• **WHAT IS REQUIRED**: Reproduce, exactly, the lines of the material below from the line containing "to registration requirements;" through the line containing "o A remotely-located", with both end lines included and nothing else.
———
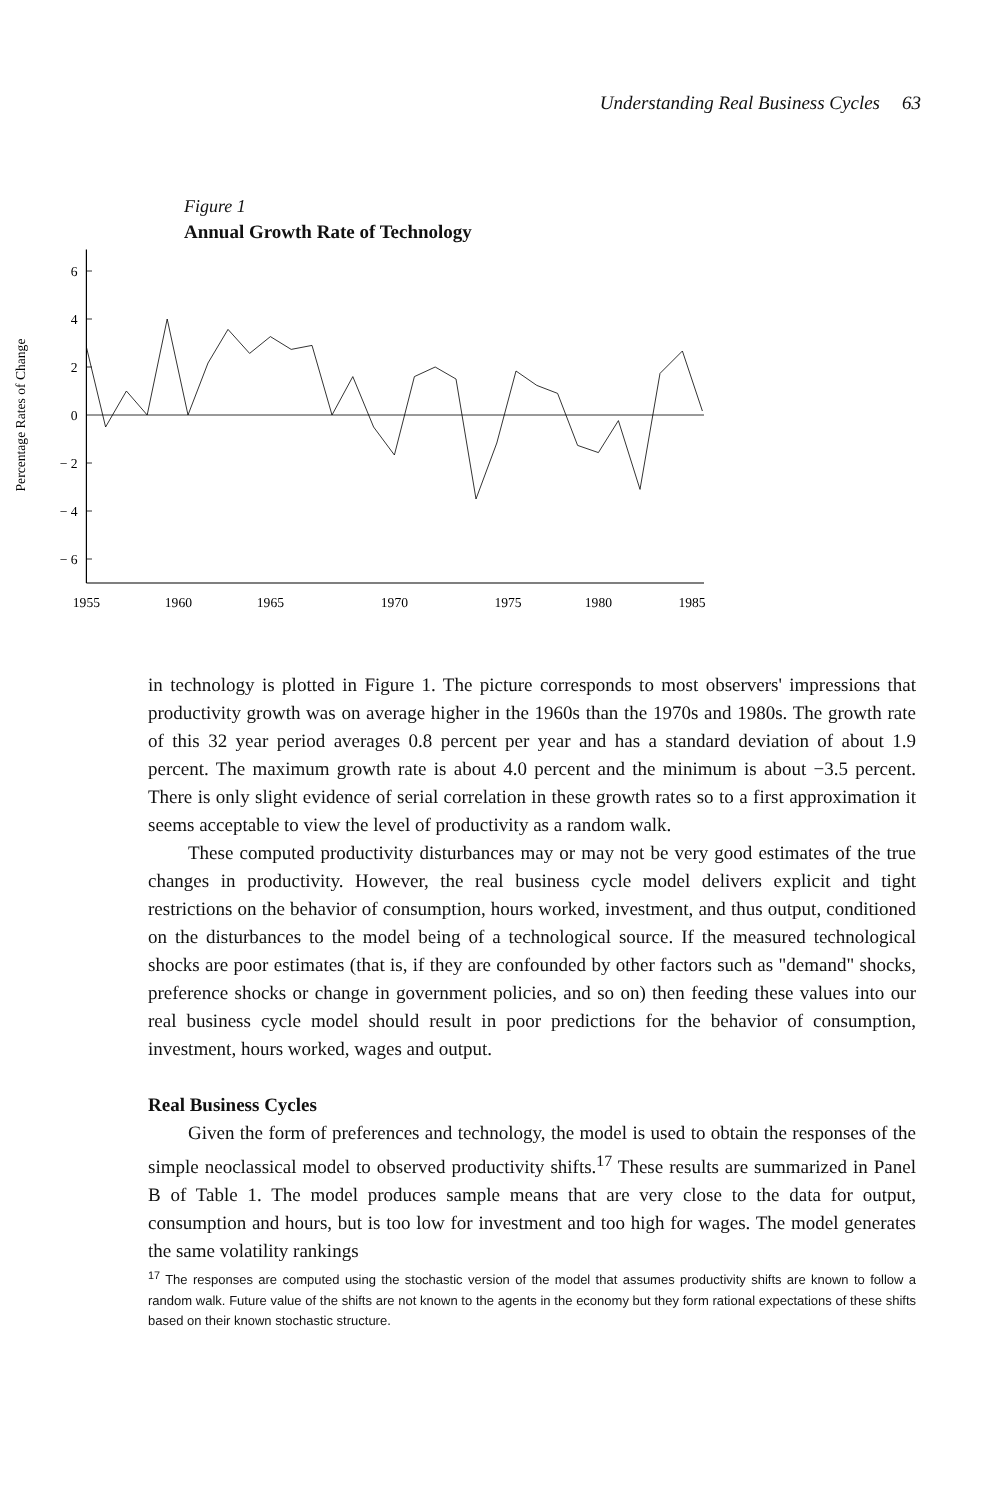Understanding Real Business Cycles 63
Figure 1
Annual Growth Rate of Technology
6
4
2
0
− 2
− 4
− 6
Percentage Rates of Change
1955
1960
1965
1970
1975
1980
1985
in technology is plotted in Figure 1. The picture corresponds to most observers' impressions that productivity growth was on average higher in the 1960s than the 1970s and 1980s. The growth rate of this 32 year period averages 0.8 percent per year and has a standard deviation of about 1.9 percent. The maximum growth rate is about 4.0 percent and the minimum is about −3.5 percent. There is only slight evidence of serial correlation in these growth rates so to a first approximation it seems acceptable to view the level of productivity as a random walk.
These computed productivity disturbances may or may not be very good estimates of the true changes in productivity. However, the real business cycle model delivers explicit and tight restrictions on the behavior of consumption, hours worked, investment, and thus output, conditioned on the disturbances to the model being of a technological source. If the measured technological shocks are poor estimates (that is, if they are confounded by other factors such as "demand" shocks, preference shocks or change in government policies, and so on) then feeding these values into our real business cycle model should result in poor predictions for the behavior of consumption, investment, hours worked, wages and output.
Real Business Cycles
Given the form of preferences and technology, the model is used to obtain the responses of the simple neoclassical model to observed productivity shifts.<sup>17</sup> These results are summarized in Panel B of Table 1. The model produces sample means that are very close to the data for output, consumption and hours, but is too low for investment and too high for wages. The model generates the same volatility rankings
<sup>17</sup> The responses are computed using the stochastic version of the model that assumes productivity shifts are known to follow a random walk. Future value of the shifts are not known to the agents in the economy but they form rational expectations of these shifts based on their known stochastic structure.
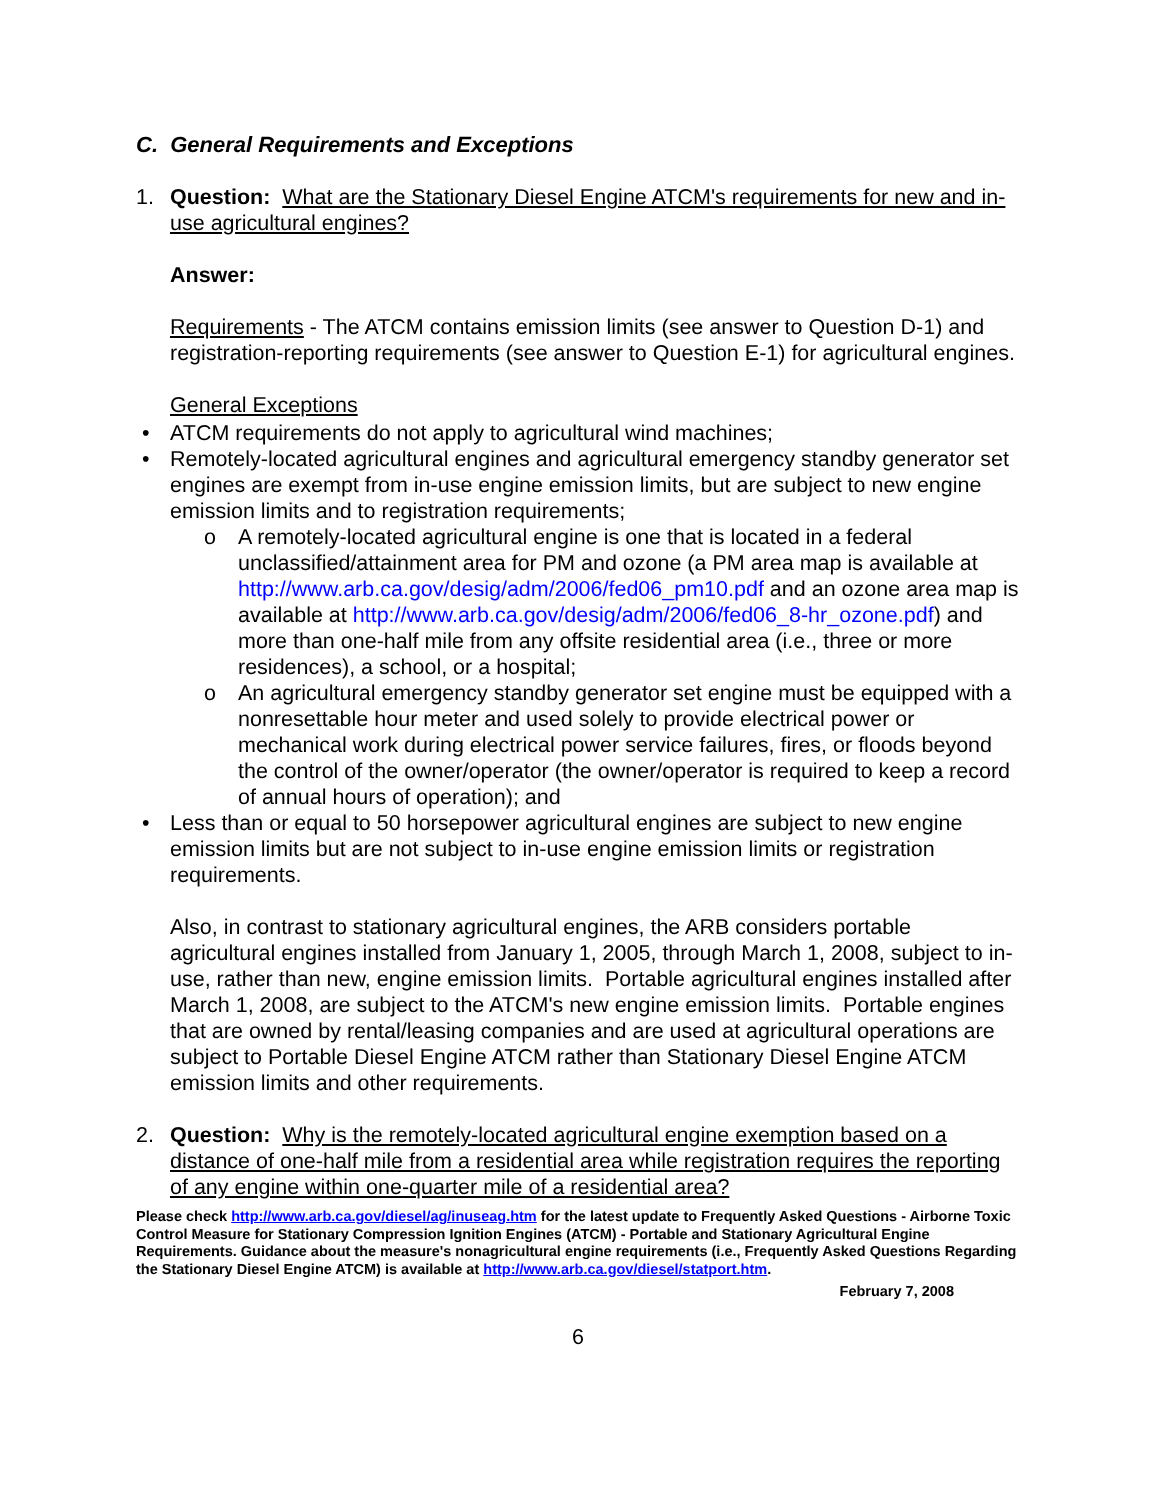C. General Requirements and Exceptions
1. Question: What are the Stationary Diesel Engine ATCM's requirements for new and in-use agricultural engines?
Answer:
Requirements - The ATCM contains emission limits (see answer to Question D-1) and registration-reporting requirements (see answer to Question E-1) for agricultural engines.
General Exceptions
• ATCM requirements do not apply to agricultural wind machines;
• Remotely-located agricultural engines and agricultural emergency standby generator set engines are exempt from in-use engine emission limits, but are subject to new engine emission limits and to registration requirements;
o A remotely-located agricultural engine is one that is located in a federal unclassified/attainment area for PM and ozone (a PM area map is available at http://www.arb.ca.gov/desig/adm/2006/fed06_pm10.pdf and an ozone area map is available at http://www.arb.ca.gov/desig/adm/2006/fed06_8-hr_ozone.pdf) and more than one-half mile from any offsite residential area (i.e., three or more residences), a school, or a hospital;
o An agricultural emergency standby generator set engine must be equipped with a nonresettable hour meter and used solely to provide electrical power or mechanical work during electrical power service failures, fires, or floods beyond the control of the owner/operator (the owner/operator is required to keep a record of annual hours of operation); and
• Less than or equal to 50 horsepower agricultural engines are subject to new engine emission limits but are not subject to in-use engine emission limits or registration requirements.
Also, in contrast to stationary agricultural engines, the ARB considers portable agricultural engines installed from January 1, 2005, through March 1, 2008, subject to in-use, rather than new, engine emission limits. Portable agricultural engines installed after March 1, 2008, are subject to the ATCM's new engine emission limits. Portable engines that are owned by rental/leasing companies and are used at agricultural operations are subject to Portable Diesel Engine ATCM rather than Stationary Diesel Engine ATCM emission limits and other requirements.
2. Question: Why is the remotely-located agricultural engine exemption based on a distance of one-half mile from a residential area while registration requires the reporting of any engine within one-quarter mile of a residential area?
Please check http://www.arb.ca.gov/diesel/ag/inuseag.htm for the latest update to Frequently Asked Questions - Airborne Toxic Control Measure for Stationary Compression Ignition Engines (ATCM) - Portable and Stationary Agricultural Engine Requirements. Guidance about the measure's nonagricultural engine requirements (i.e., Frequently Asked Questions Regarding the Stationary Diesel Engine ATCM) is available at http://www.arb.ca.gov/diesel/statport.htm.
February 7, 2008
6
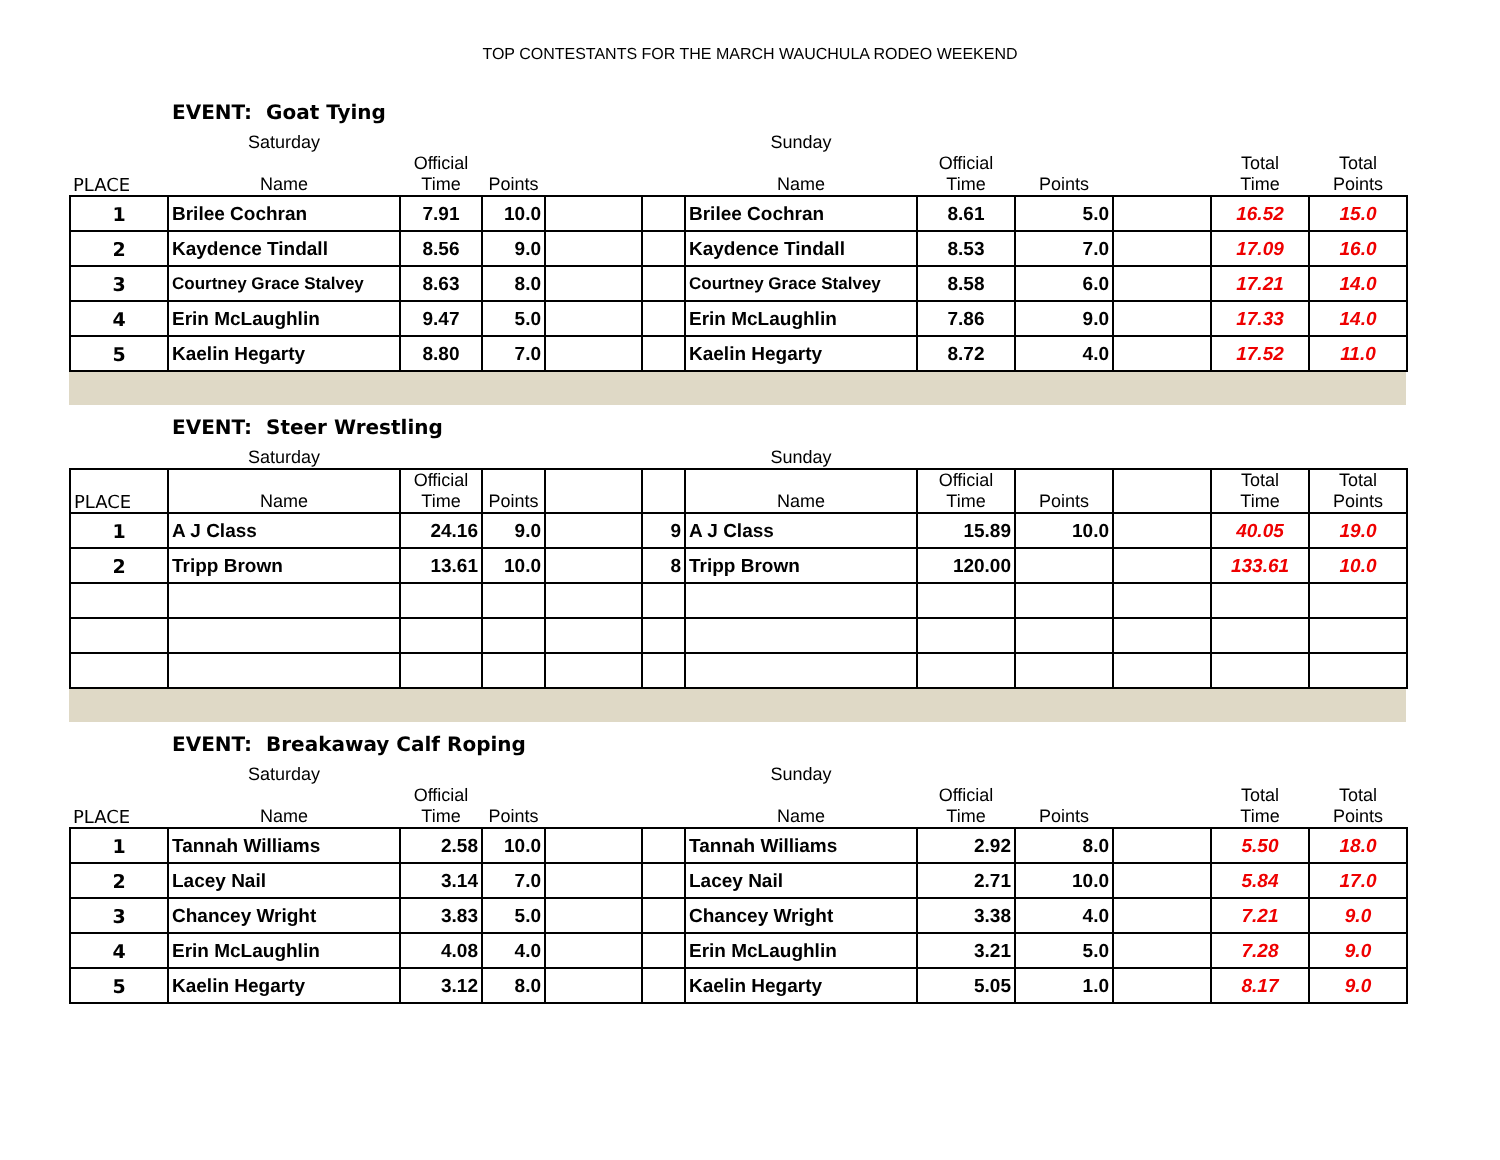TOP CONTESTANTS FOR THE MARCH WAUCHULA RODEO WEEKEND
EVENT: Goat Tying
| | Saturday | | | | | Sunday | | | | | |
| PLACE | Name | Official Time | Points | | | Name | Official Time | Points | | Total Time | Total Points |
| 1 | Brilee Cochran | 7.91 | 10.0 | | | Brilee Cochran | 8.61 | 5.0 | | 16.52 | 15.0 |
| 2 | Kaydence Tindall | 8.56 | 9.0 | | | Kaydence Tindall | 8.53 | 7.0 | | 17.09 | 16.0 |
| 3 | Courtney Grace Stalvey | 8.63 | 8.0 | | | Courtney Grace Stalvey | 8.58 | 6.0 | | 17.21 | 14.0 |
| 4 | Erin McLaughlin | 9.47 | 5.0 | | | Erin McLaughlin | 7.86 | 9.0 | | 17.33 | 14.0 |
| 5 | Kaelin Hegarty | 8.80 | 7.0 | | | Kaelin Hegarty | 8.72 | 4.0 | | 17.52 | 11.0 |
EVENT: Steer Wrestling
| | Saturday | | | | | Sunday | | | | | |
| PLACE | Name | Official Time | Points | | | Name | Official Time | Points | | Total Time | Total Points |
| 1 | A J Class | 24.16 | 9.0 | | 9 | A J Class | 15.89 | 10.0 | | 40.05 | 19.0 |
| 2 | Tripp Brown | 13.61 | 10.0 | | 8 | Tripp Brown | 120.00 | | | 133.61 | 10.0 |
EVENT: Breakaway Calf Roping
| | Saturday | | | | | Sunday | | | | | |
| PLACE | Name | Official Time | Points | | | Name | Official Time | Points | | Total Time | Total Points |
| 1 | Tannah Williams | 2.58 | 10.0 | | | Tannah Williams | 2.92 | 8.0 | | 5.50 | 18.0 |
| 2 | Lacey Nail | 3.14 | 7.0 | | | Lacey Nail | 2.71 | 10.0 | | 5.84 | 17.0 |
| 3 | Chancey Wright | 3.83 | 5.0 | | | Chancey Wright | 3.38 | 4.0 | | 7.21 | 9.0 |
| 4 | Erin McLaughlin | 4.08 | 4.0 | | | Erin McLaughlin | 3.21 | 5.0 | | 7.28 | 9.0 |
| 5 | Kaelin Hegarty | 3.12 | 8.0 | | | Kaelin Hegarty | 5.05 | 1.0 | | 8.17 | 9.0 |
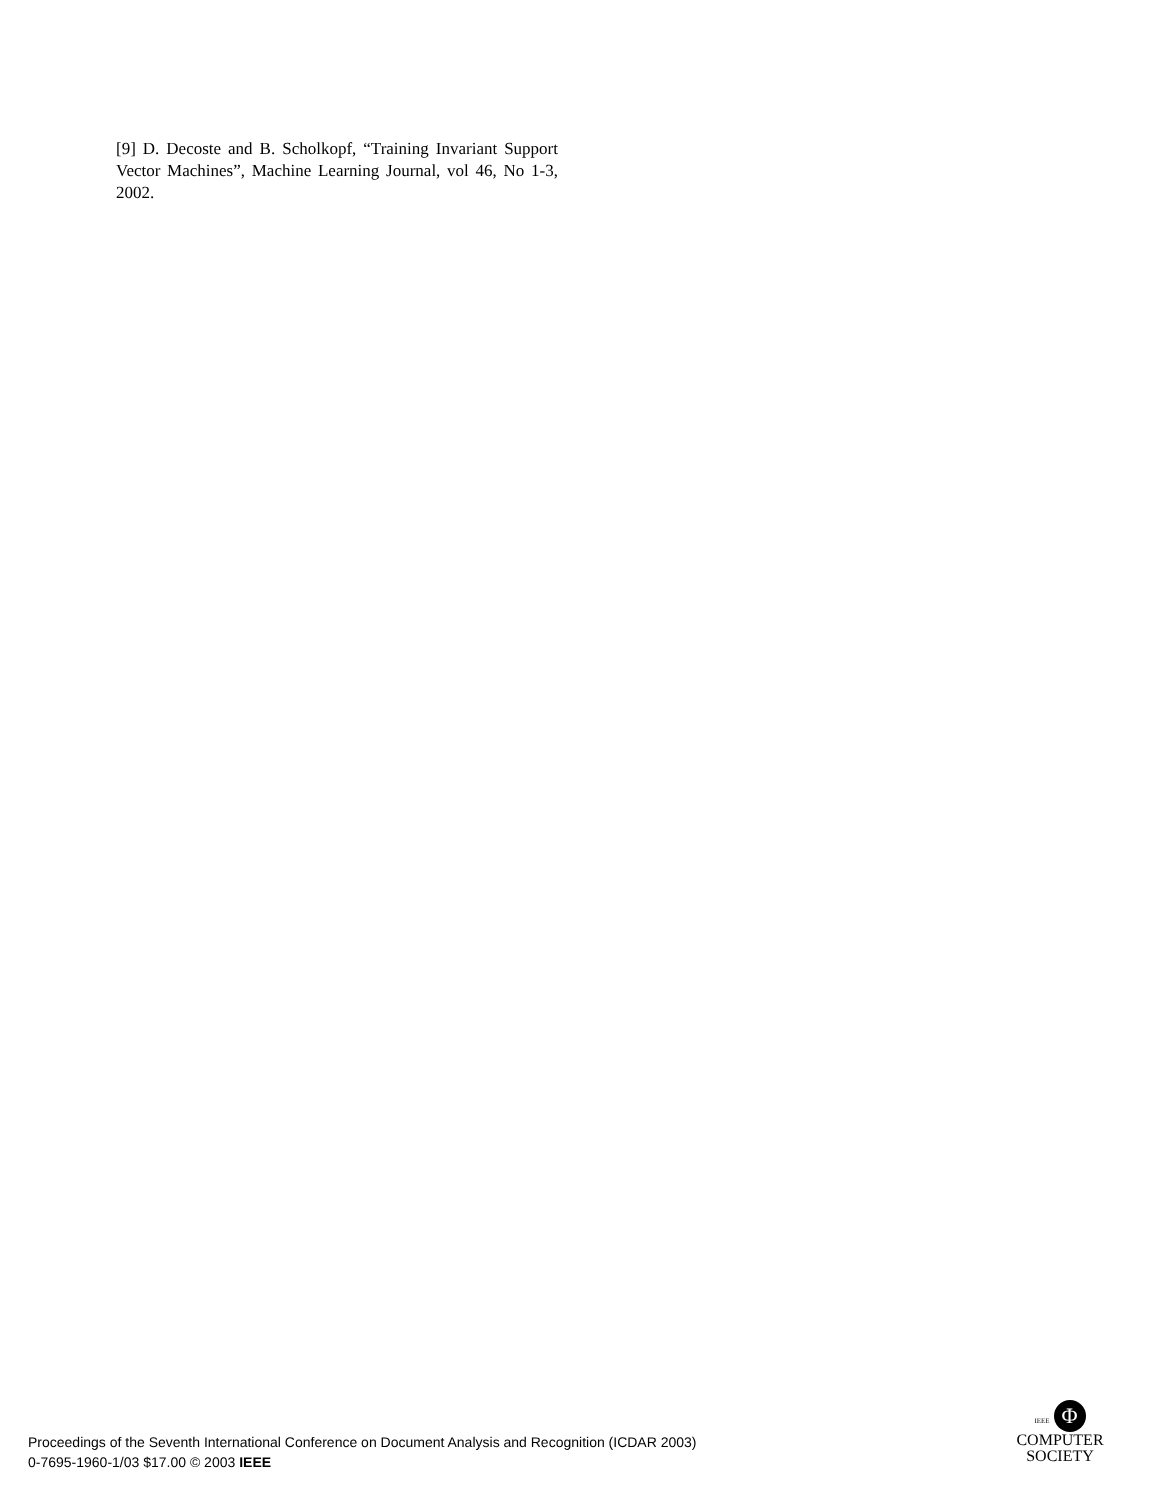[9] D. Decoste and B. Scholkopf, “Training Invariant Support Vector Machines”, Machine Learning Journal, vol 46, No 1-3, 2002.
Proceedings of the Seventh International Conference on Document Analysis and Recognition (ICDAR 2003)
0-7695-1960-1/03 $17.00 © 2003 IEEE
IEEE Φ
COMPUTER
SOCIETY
———
• **WRITTEN SOLUTION**:
• Remotely-located agricultural engines and agricultural emergency standby generator set engines are exempt from in-use engine emission limits, but are subject to new engine emission limits and to registration requirements;
o A remotely-located agricultural engine is one that is located in a federal unclassified/attainment area for PM and ozone (a PM area map is available at http://www.arb.ca.gov/desig/adm/2006/fed06_pm10.pdf and an ozone area map is available at http://www.arb.ca.gov/desig/adm/2006/fed06_8-hr_ozone.pdf) and more than one-half mile from any offsite residential area (i.e., three or more residences), a school, or a hospital;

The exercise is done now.